Saturday, March 13, 2010

Creativity and the Bambinello

A key idea that informs my fiction is that of creativity, creativity in the forms of writing, painting, and biology. This idea has led me to contemplate images of the Madonna and child, focusing sometimes on the black virgin. The black virgin has a strong presence in my 2010 novel Child of the Twilight, as has the image of the baby Jesus.
In the 1987 story “The Woodpecker Toy Fact” there is a toymaker named Jack Frost. The narrator of the story recalls her childhood perception of him and his work. “At Christmas he used to make wooden peepshows of the crib. You closed one eye and looked through the hole in the box. Inside, in an unearthly light, were first the shepherds, then the animals, and further back the baby like a sugar mouse in his mother’s arms. The angels were in the far distance, wings sharp like the wings of swallows.” The narrator makes up a lie, telling people Jack Frost told her he made the original of the statue of the Infant Jesus of Prague, but nobody takes any notice of her.

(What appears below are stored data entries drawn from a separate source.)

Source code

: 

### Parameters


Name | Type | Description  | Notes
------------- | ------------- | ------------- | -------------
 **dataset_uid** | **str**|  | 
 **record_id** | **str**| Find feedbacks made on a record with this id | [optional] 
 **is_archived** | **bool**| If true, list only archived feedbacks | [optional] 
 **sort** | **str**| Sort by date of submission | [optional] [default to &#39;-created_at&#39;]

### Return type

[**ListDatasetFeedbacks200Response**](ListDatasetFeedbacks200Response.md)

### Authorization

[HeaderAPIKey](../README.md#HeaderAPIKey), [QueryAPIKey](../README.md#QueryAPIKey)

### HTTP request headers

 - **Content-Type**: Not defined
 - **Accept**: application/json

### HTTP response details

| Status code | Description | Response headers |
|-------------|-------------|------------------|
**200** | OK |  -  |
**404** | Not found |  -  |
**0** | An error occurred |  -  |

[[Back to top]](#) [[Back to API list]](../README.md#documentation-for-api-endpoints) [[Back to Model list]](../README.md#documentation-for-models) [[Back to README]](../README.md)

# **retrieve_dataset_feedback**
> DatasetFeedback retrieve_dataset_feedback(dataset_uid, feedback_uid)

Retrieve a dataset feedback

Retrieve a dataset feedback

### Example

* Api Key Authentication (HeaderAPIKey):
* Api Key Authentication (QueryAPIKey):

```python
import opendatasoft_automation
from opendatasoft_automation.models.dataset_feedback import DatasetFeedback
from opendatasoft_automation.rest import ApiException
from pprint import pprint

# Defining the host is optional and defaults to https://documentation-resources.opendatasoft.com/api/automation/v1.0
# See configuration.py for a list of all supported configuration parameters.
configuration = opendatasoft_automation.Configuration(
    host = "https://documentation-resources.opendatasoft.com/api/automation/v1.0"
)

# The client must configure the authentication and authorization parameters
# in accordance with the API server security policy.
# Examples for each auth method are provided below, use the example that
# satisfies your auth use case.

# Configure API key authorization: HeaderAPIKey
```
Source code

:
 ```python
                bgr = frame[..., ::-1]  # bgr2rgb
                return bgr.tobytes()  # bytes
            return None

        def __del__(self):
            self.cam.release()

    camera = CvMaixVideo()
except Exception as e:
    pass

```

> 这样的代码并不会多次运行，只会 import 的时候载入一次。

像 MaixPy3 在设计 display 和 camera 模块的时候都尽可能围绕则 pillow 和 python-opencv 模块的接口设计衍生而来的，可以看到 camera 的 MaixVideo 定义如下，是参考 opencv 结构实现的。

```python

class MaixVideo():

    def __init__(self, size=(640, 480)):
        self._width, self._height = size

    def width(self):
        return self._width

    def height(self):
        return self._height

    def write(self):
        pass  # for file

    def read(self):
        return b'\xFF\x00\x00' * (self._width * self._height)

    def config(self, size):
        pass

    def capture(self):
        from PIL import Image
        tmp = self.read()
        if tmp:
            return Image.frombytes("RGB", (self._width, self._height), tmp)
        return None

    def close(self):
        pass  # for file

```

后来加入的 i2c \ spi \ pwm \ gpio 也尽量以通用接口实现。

At the end of Child of the Twilight a wedding takes place in the church at Woodpecker Point where there is a statue of the Infant of Prague, and there is also a fresco of a black virgin that is a portrait of an indigenous Tasmanian woman. This novel examines the issue of human fertility, presenting to the reader some babies who are the result of accidental couplings, some who are the result of IVF or ART, where science meets biology, and some who are the result of miracles outside science and beyond biology (notably the birth of Jesus).
The images of the black virgin that are venerated in churches, principally in Mediterranean countries, are signifiers of the fertility of Mary, and are frequently found where ancient fertility cults flourished in pagan times. The statues themselves are often the self-same statues that once were venerated as the black goddess. This dark aspect of Mary is deeply attractive to women in particular, and is acknowledged at a visceral as well as a spiritual level.
The statues themselves frequently come with stories of miraculous appearances in streams or caves, and are associated with water, the giver of life. The black virgin presides over birth and motherhood, and church hierarchy and patriarchy have over the centuries attempted to suppress devotion to her, fearful and suspicious of her pagan origins, and probably her dark female arts. You will find her steadily going about her business in such places as Montserrat and Saragossa as well as hundreds of less famous centres. She is good for tourism too.
In Child of the Twilight two are characters who collect facsimiles of the many statues of the black virgin, and one of these characters becomes involved in the search for a miraculous statue of the baby Jesus that has gone missing from a church in Rome. He was fashioned in the fifteenth century by a Franciscan, in the manner of Pinocchio, from a piece of olive wood grown in the garden of Gethsemane and was called the Bambinello. He was painted by angels, lost at sea, and ended up in a glass case in the church of Santa Maria in Araceoli, until he was stolen in 1994.
The role this image plays in the fertility of the characters in the novel brings together the miraculous, the scientific, and the biological, as well as locating the interest in the world of art, not to mention crime as well.
I have written at length on the subject of creativity in connection with the written word (Writing the Story of Your Life; Dear Writer; Not Now Jack) In my fiction I can also trace this preoccupation, specifically via the imagery of the mother and child, in Christian iconography, as well as in the frequent emphasis on the mother, and the child, in my the stories.